§ Recorded information
----
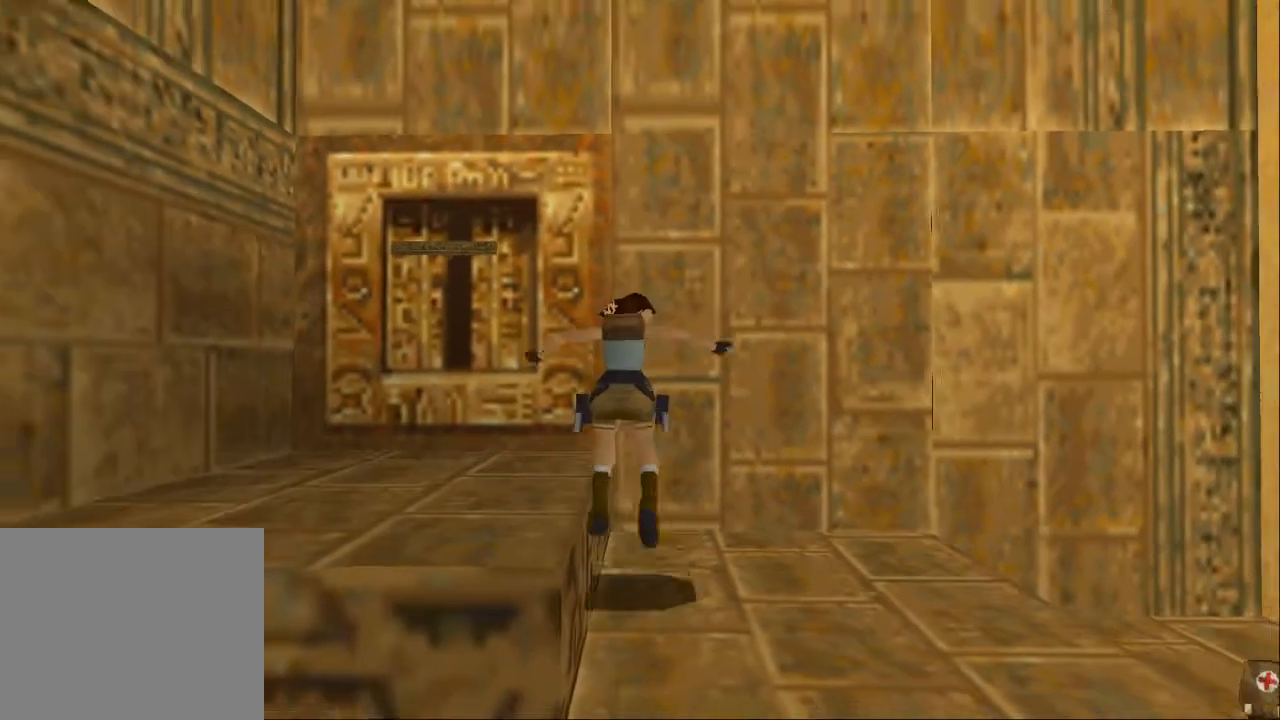
{"buttons": ["DPAD_UP"], "left_stick": "center", "right_stick": "center", "events": [[333, "DPAD_UP", "down"]]}
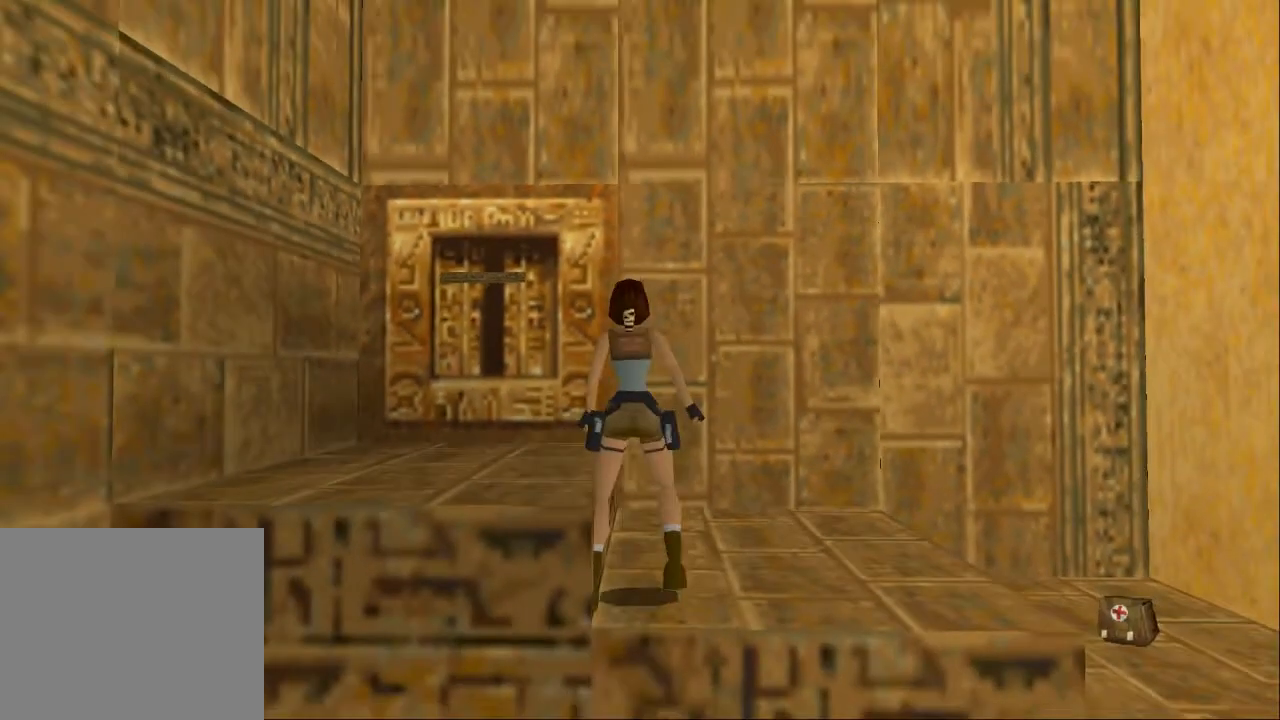
{"buttons": [], "left_stick": "center", "right_stick": "center", "events": [[67, "DPAD_UP", "up"]]}
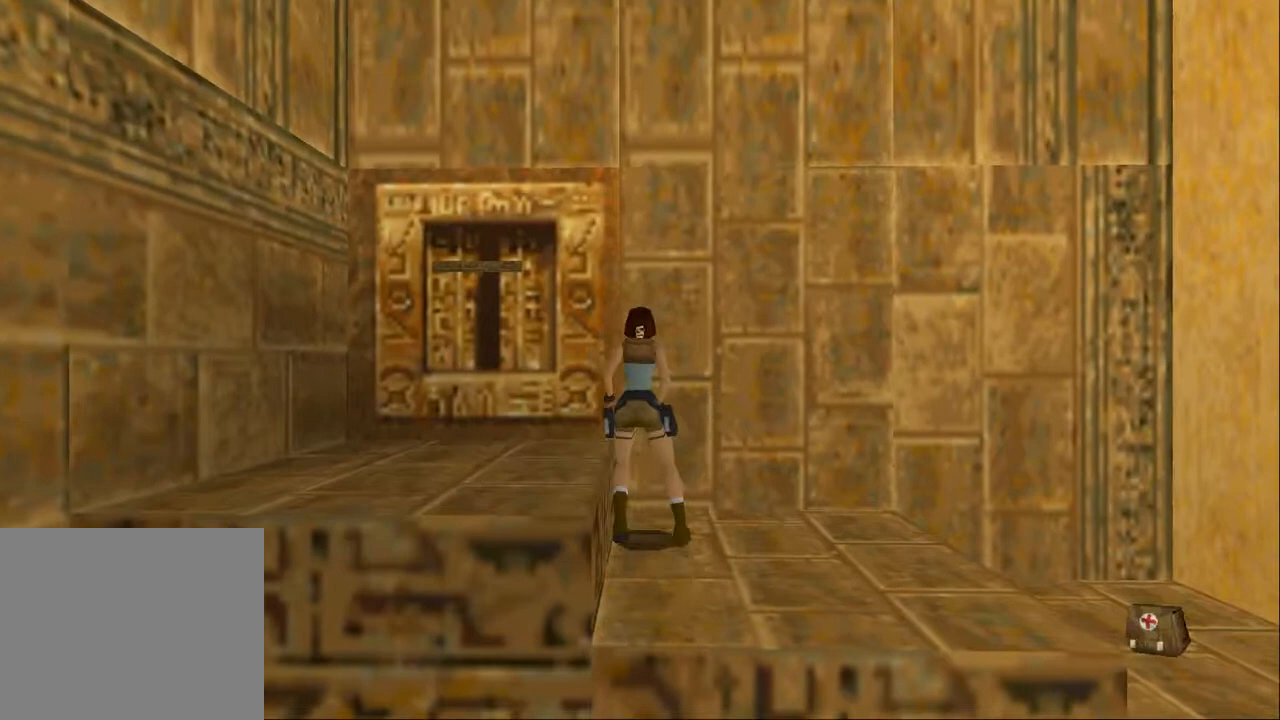
{"buttons": ["L2"], "left_stick": "center", "right_stick": "center", "events": [[467, "L2", "down"]]}
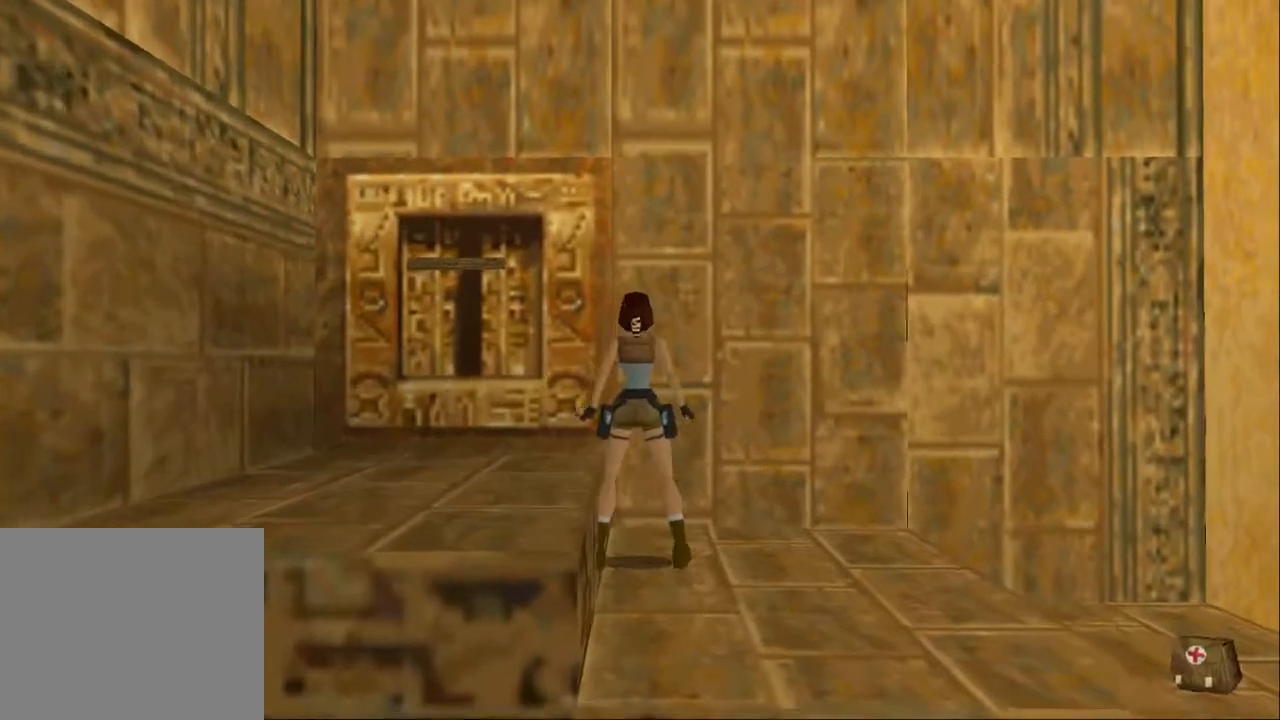
{"buttons": [], "left_stick": "center", "right_stick": "center", "events": [[67, "L2", "up"]]}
----
Reproduce each line of the data containing the word "down".

{"buttons": ["DPAD_UP"], "left_stick": "center", "right_stick": "center", "events": [[333, "DPAD_UP", "down"]]}
{"buttons": ["L2"], "left_stick": "center", "right_stick": "center", "events": [[467, "L2", "down"]]}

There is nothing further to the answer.